- Task
Reproduce, with no edits, the line that contains "Lokala utökningar får" and all the lines that follow it, ending with the last line of the records.

*** Block opens ***

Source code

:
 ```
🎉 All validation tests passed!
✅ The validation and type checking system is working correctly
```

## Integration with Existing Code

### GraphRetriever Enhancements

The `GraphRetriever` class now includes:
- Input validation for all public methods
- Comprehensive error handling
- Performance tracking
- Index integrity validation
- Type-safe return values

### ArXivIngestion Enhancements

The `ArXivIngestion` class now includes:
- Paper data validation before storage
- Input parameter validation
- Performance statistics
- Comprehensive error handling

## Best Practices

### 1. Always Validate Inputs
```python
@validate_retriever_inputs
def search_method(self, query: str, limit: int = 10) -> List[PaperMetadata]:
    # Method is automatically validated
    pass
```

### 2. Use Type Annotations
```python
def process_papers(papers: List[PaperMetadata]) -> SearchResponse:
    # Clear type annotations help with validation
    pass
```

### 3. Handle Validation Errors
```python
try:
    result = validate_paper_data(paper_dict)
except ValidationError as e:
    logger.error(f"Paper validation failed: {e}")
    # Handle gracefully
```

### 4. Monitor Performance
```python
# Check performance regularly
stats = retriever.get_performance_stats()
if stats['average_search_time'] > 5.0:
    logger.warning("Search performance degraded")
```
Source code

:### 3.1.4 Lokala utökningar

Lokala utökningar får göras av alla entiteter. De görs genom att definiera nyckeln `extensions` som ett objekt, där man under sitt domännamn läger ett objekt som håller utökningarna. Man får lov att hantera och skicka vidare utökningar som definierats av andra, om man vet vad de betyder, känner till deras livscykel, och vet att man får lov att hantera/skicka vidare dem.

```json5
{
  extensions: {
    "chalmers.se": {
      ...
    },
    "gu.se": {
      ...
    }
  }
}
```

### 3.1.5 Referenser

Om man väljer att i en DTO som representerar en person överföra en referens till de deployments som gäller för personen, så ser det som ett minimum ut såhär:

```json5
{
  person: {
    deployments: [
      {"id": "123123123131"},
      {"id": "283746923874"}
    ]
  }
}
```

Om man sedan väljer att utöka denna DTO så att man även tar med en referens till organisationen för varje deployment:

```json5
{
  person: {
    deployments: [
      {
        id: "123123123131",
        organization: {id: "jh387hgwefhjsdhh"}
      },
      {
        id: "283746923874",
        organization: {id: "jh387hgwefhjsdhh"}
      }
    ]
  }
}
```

*** Block closes ***

- Result below
Lokala utökningar får göras av alla entiteter. De görs genom att definiera nyckeln `extensions` som ett objekt, där man under sitt domännamn läger ett objekt som håller utökningarna. Man får lov att hantera och skicka vidare utökningar som definierats av andra, om man vet vad de betyder, känner till deras livscykel, och vet att man får lov att hantera/skicka vidare dem.

```json5
{
  extensions: {
    "chalmers.se": {
      ...
    },
    "gu.se": {
      ...
    }
  }
}
```

### 3.1.5 Referenser

Om man väljer att i en DTO som representerar en person överföra en referens till de deployments som gäller för personen, så ser det som ett minimum ut såhär:

```json5
{
  person: {
    deployments: [
      {"id": "123123123131"},
      {"id": "283746923874"}
    ]
  }
}
```

Om man sedan väljer att utöka denna DTO så att man även tar med en referens till organisationen för varje deployment:

```json5
{
  person: {
    deployments: [
      {
        id: "123123123131",
        organization: {id: "jh387hgwefhjsdhh"}
      },
      {
        id: "283746923874",
        organization: {id: "jh387hgwefhjsdhh"}
      }
    ]
  }
}
```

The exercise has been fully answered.